Each player is assigned five lives, which if lost are replaced every 20 minutes or can be refilled for 69p for the more impatient players. Lives are lost if the player fails to compete the level in the assigned number of moves or restarts the level from the beginning. The lives are a source of contention for many, as some of the grids are so difficult that the restricted amount of moves mean that the player can drain their lives quite quickly.
To add extra moves or lives, the player has to make extra in-app purchases, which could prove expensive for the most addicted of players. Perhaps more infuriating is the fact that the more difficult levels depend quite heavily on luck rather than on actual puzzling skill by the player, with how the dots initially fall heavily influencing the outcome of each level.
With more than 100 levels to conquer, Two Dots offers a player an engaging and addictive gameplay that will appeal to fans of the '30 move' mode of the original.

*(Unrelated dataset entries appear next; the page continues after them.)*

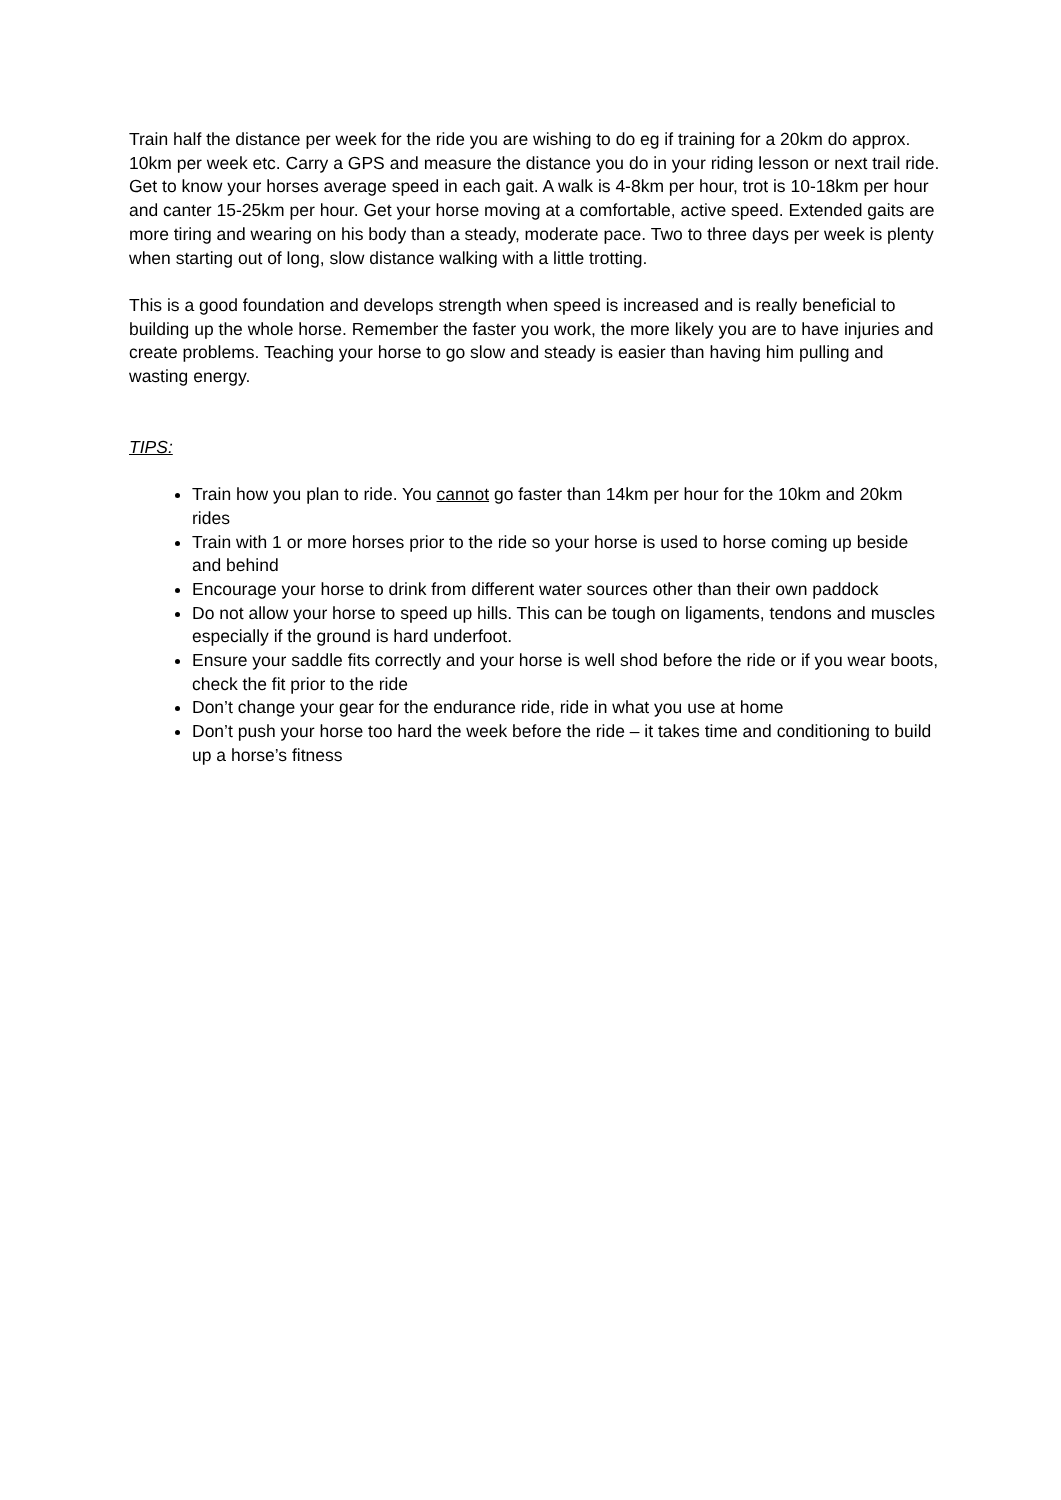Train half the distance per week for the ride you are wishing to do eg if training for a 20km do approx. 10km per week etc. Carry a GPS and measure the distance you do in your riding lesson or next trail ride. Get to know your horses average speed in each gait. A walk is 4-8km per hour, trot is 10-18km per hour and canter 15-25km per hour. Get your horse moving at a comfortable, active speed. Extended gaits are more tiring and wearing on his body than a steady, moderate pace. Two to three days per week is plenty when starting out of long, slow distance walking with a little trotting.
This is a good foundation and develops strength when speed is increased and is really beneficial to building up the whole horse. Remember the faster you work, the more likely you are to have injuries and create problems. Teaching your horse to go slow and steady is easier than having him pulling and wasting energy.
TIPS:
Train how you plan to ride. You cannot go faster than 14km per hour for the 10km and 20km rides
Train with 1 or more horses prior to the ride so your horse is used to horse coming up beside and behind
Encourage your horse to drink from different water sources other than their own paddock
Do not allow your horse to speed up hills. This can be tough on ligaments, tendons and muscles especially if the ground is hard underfoot.
Ensure your saddle fits correctly and your horse is well shod before the ride or if you wear boots, check the fit prior to the ride
Don’t change your gear for the endurance ride, ride in what you use at home
Don’t push your horse too hard the week before the ride – it takes time and conditioning to build up a horse’s fitness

The reminders for extra in-app purchases can get frustrating, especially as they appear at the most tempting of moments, but the gradual regeneration of lives means that patient fans can enjoy the free app without parting with any extra cash.
If you like Two Dots, you may also like:
Dots: The original idea behind its successor, Dots uses simple, colourful dots to provide the basis for its game. Players are required to beat their own high score by collecting as many points as possible in two modes of games play.
Jelly Splash: Connect lines of brightly coloured jelly characters to clear them from the board and progress through 200 levels of puzzles.
LYNE: A minimalistic puzzle game that offers the player a challenge without the added level of frustration that most puzzle games provide. The aim is to connect all shapes on the grid with one path. Each level is not limited by lives and the player can undo the path at any time, making the gameplay experience a lot calmer than that provided by many other puzzle games available from the app store.